The discussion on Less Wrong about my recent post, Even Odds, raised questions about what to do with more than two alternatives, and what to do with more than two players. Here are some generalizations.
If you have 3 or more different possibilities, then the generalization of the algorithm is simple. Both players report all of their probabilities. Find a proposition P such that the expected payoff for both players if you run the even odds algorithm on P is maximized, and run the even odds algorithm on P. (Break ties randomly) This is clearly fair. To show that this is strategy proof, assume that Alice were to lie about her probabilities. There are two cases. Either Alice’s lie changes the proposition P, or it does not. If the lie does not change P, then Alice is no worse off by the strategy proffness of the original even odds algorithm. If Alice’s lie changes the proposition from P to Q, then notice that Alice prefers telling the truth and betting on P to telling the truth and betting on Q, and Alice prefers telling the truth and betting on Q to lying and betting on Q, so Alice must prefer telling the truth and betting on P to any lie which makes her bet on Q. Therefore, this algorithm is strategy proof.
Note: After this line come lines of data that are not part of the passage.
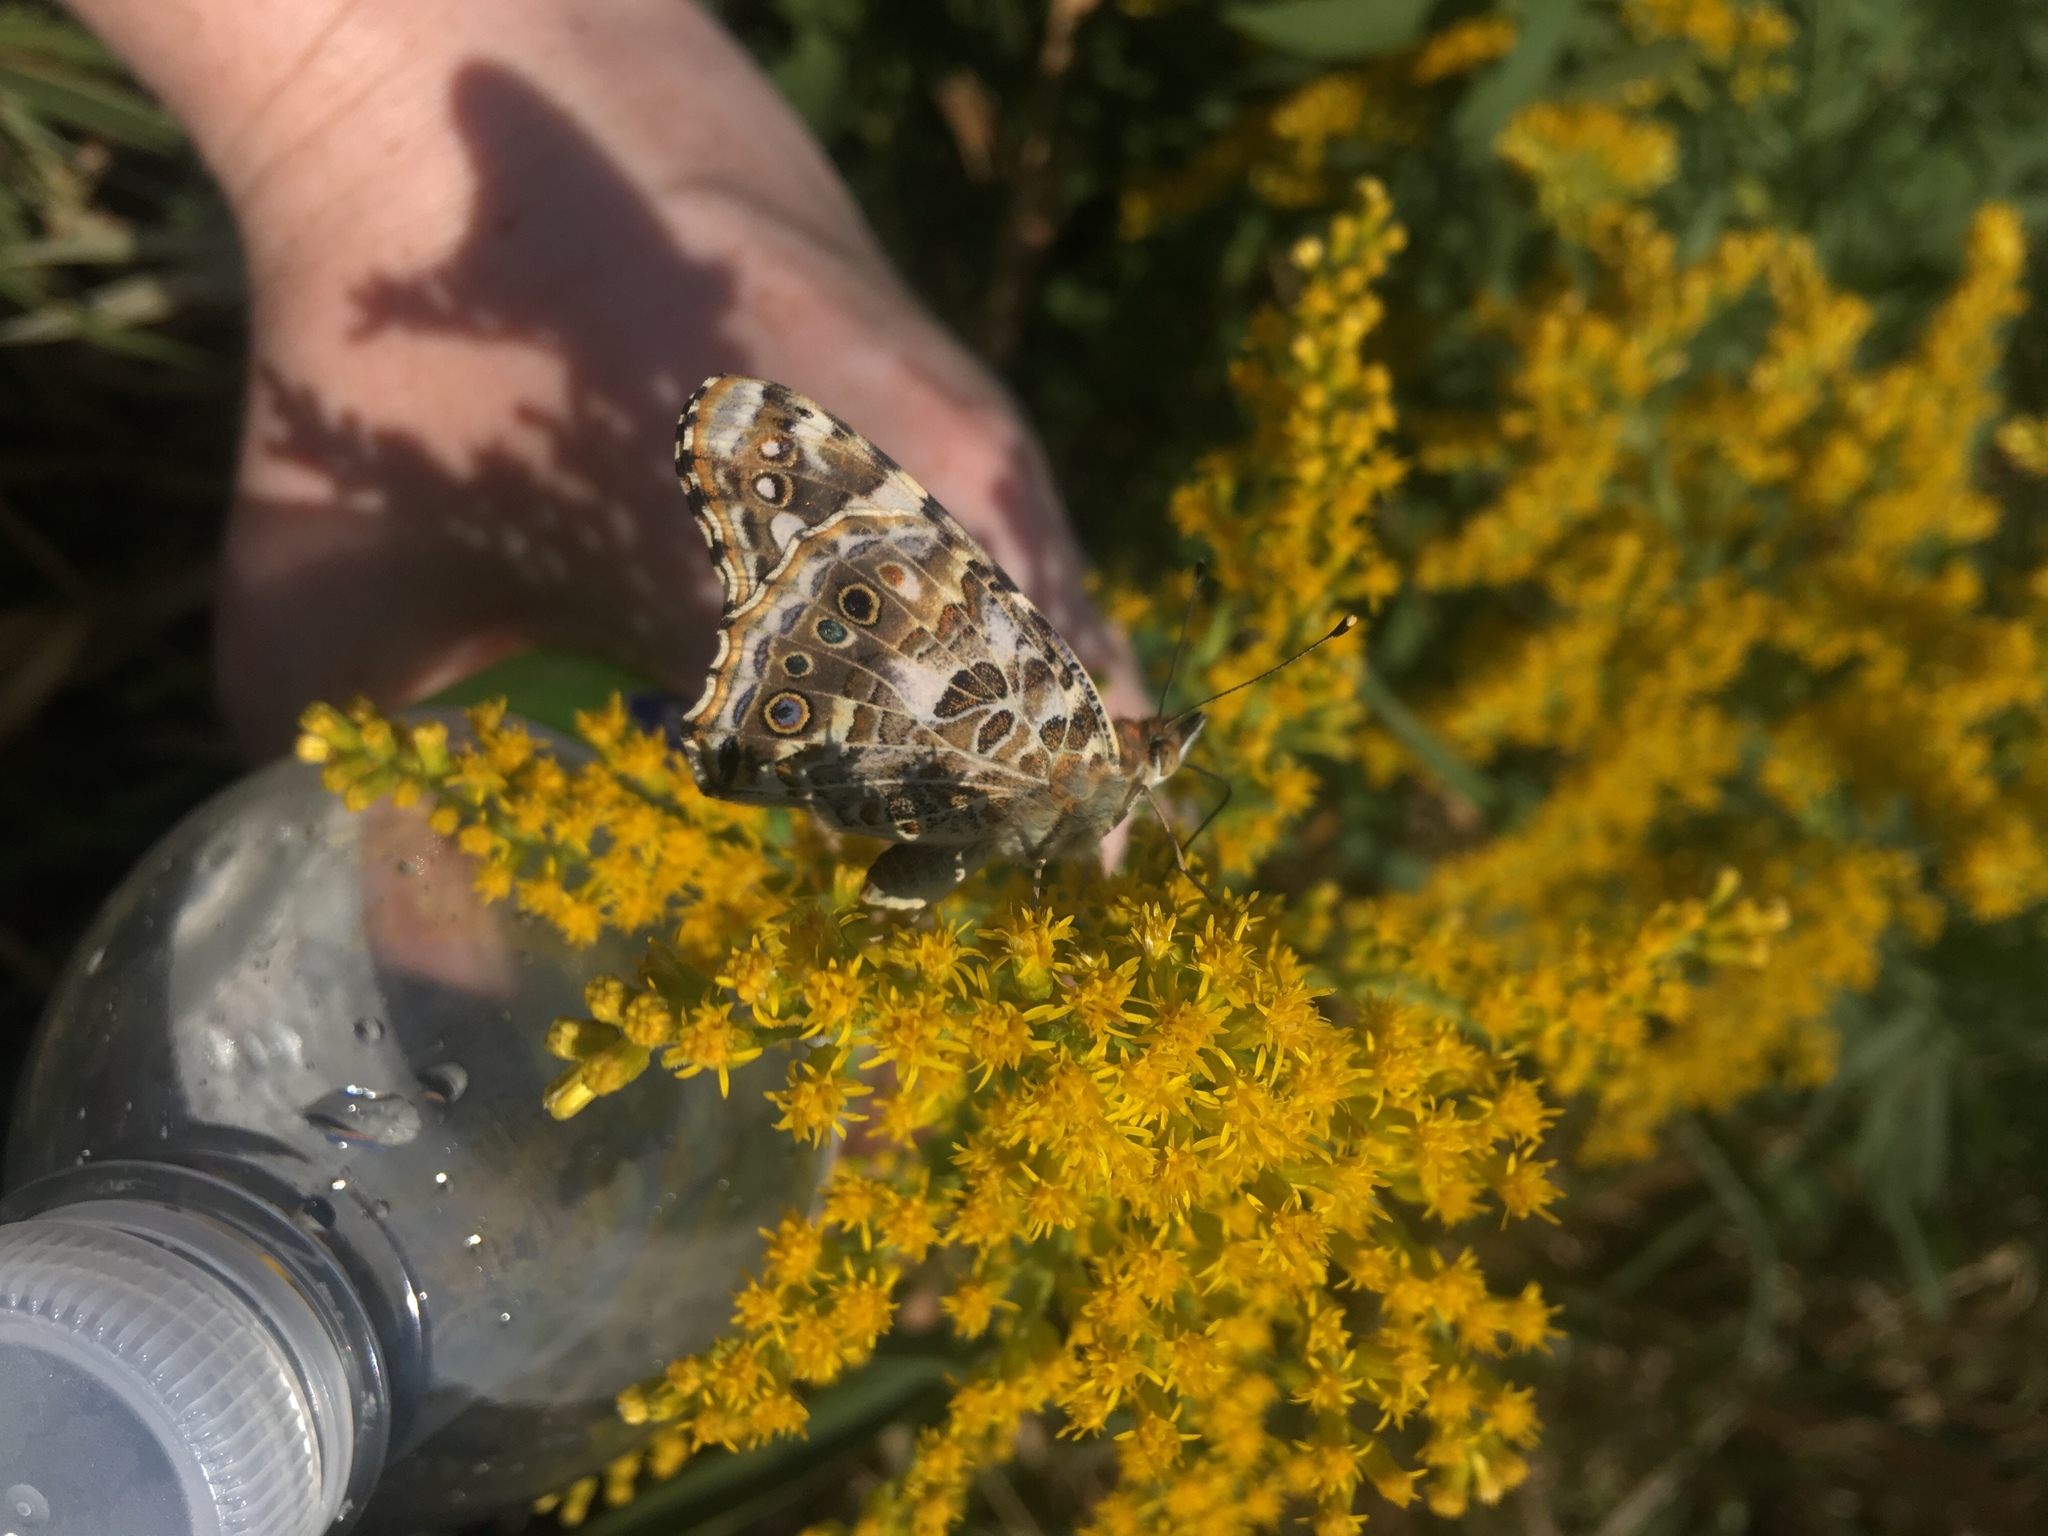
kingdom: Animalia
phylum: Arthropoda
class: Insecta
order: Lepidoptera
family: Nymphalidae
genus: Vanessa
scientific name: Vanessa cardui
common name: Painted lady
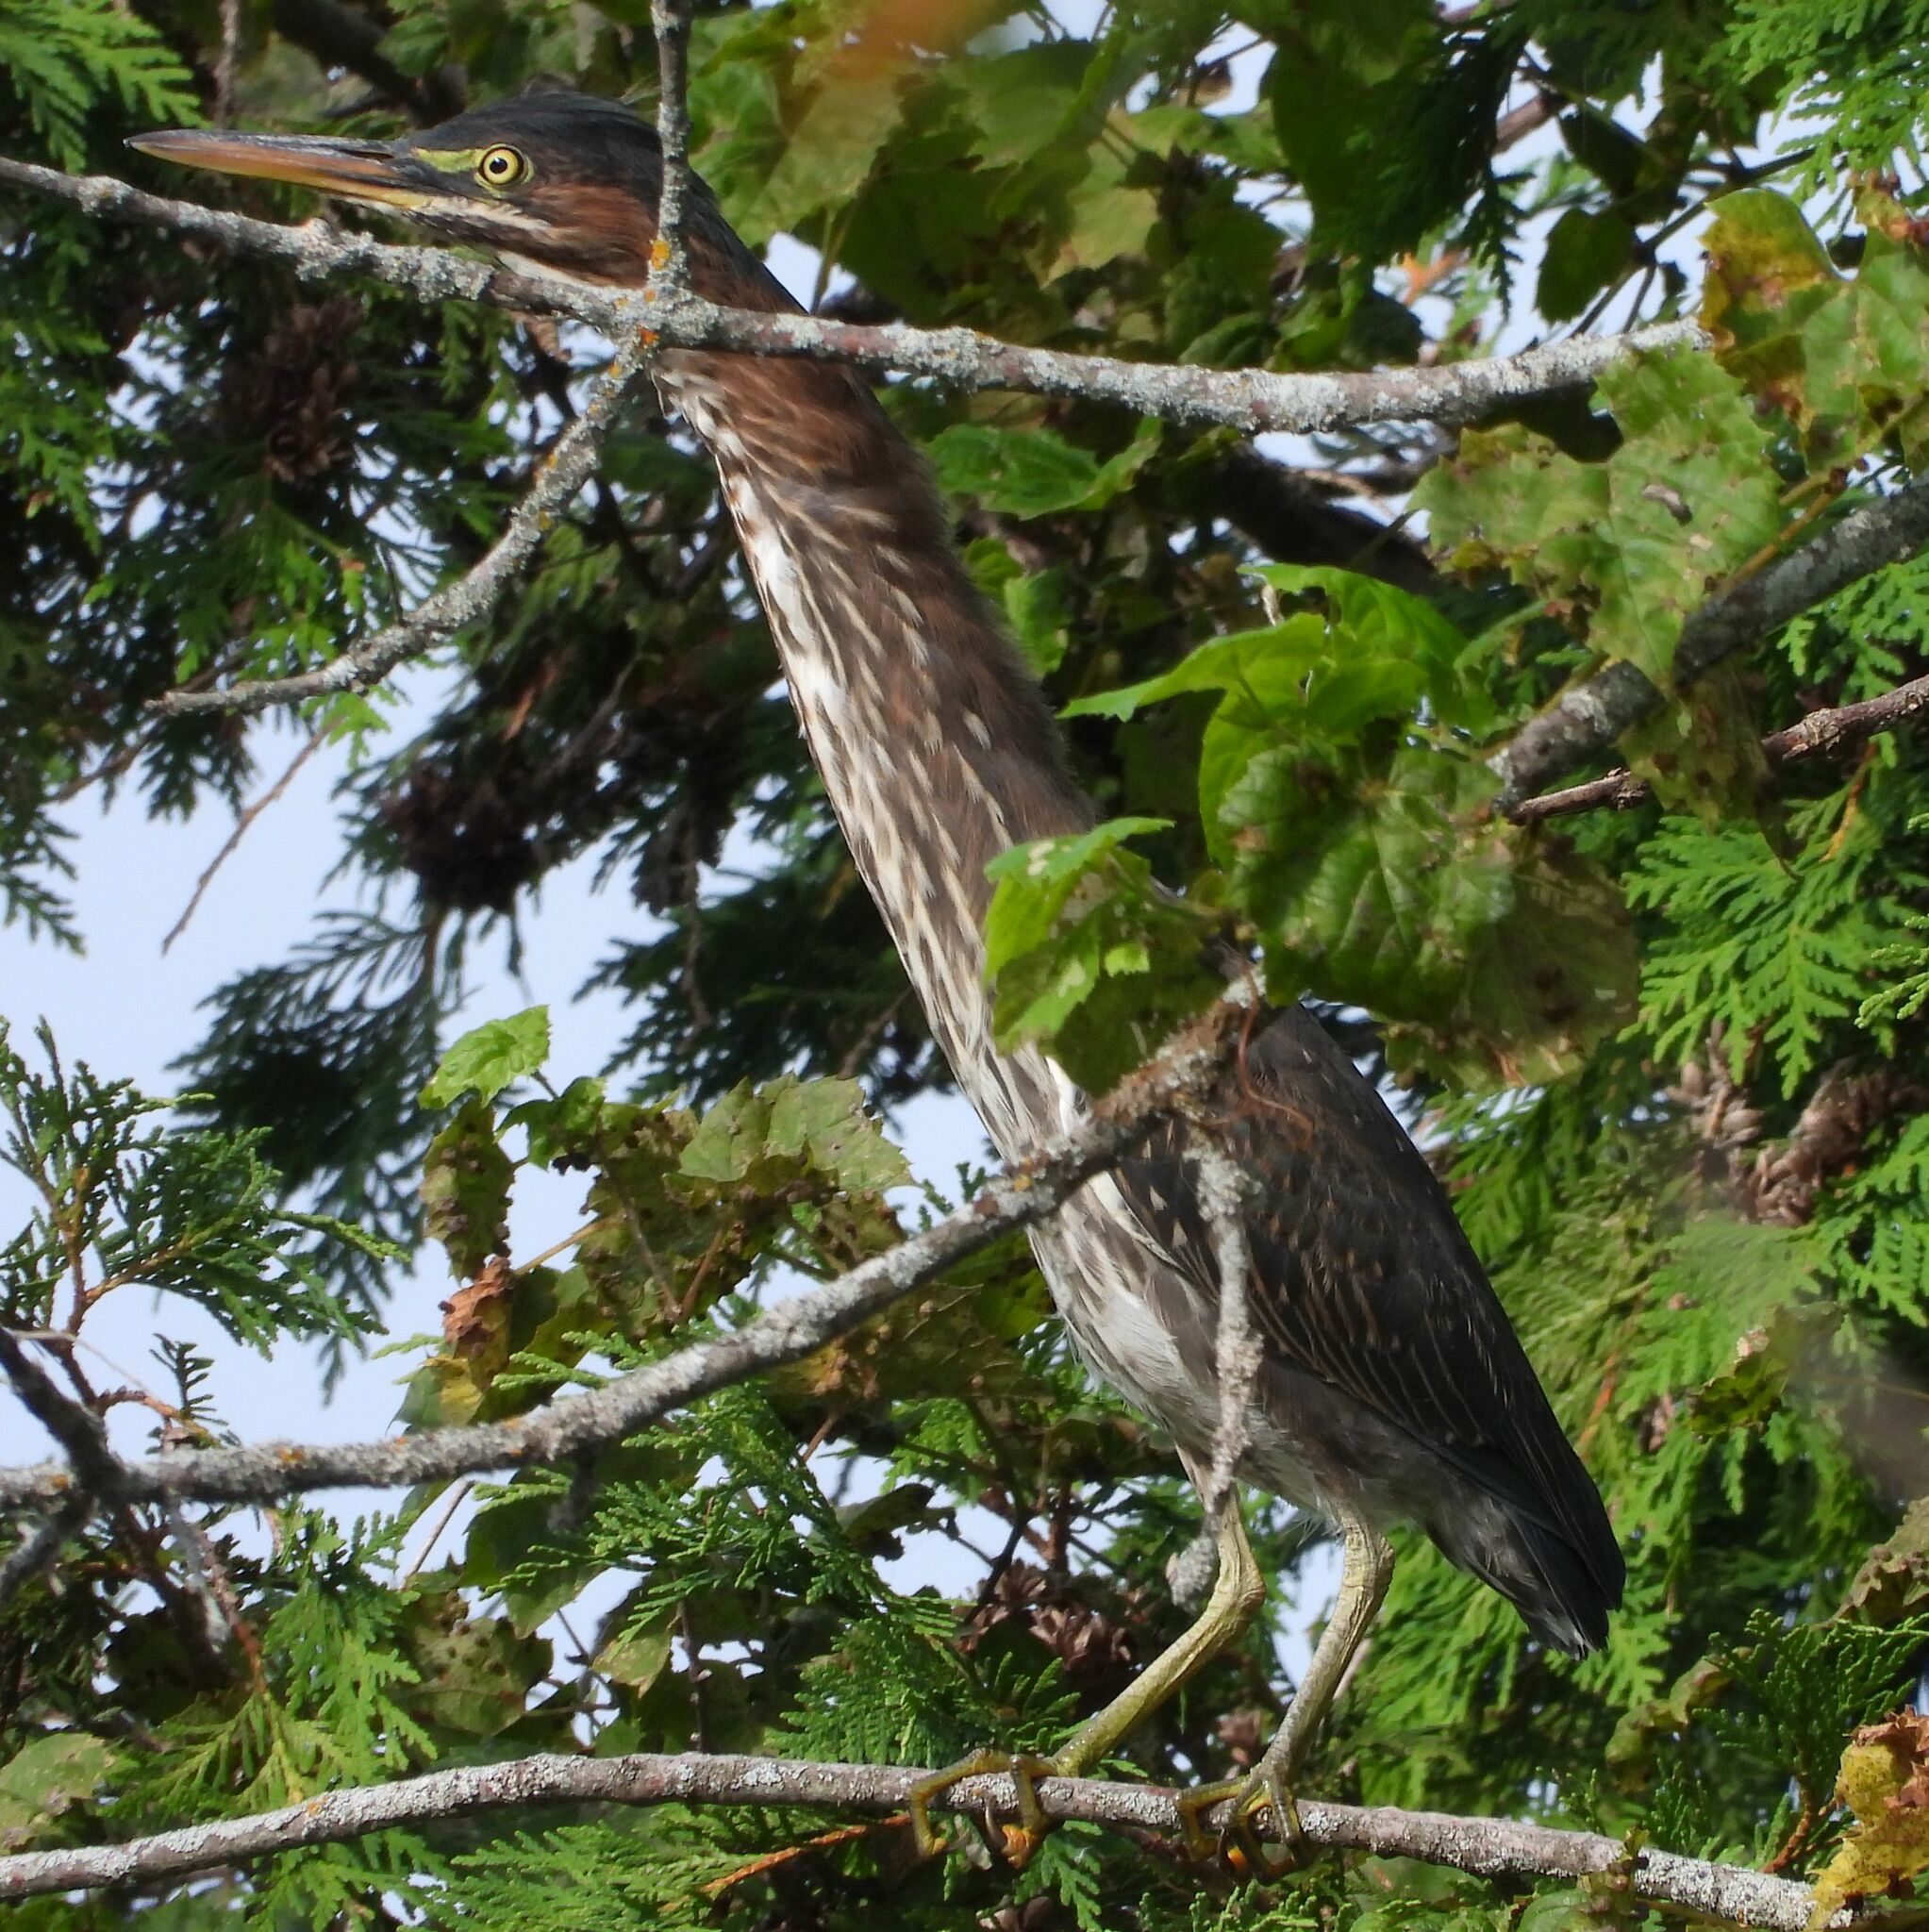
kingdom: Animalia
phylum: Chordata
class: Aves
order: Pelecaniformes
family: Ardeidae
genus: Butorides
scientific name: Butorides virescens
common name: Green heron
If there are 3 people, observe that the player who assigns the highest probability to the proposition and the player who assigns the lowest probability to proposition have no incentive to wager with anyone besides each other, since they get more profit for wagering with probabilities that are further apart. Therefore, it would make sense to not force these two players to bet with anyone else. However, this is not strategy proof, since now the third player might be incentivised to lie slightly about his probability in order to participate in a bet. This would not be fair or strategy proof.
Instead, we want to do all pairwise bets, with each player willing to bet half their maximum in each bet. This would clearly be strategy proof, since the component bets are strategy proof. However this is not fair. If one of the bets expects a higher profit than the others, then the player not participating in the high wager bet gets less output. This can be fixed by saying that for each bet, if both players are expected to gain x dollars, then they both also give x/3 dollars to the third player. This makes the wager also fair. It is still strategy proof, since we scaled expected payout by 2/3. However, if a player believes a statement 100%, and the other two think he is wrong 100%, an he is wrong, then he will end up paying d/2 in each bet, and an additional d/6 to each player as a tax for the bets he thought he would win. This totals 4d/3. We should therefore renormalize and have each bet be at 3d/8 instead, so that each player pays at most d total.
To generalize this to n players, run all n(n-1) bets. For each bet, both players pay every other payer 1/n times their expected profit to every other player. Each of these bets is an implementation of the even odds algorithm with maximum bet dn/(2(n-1)^2).
The algorithm for n options seems optimal to me, but I am not sure that the algorithm for n players is optimal.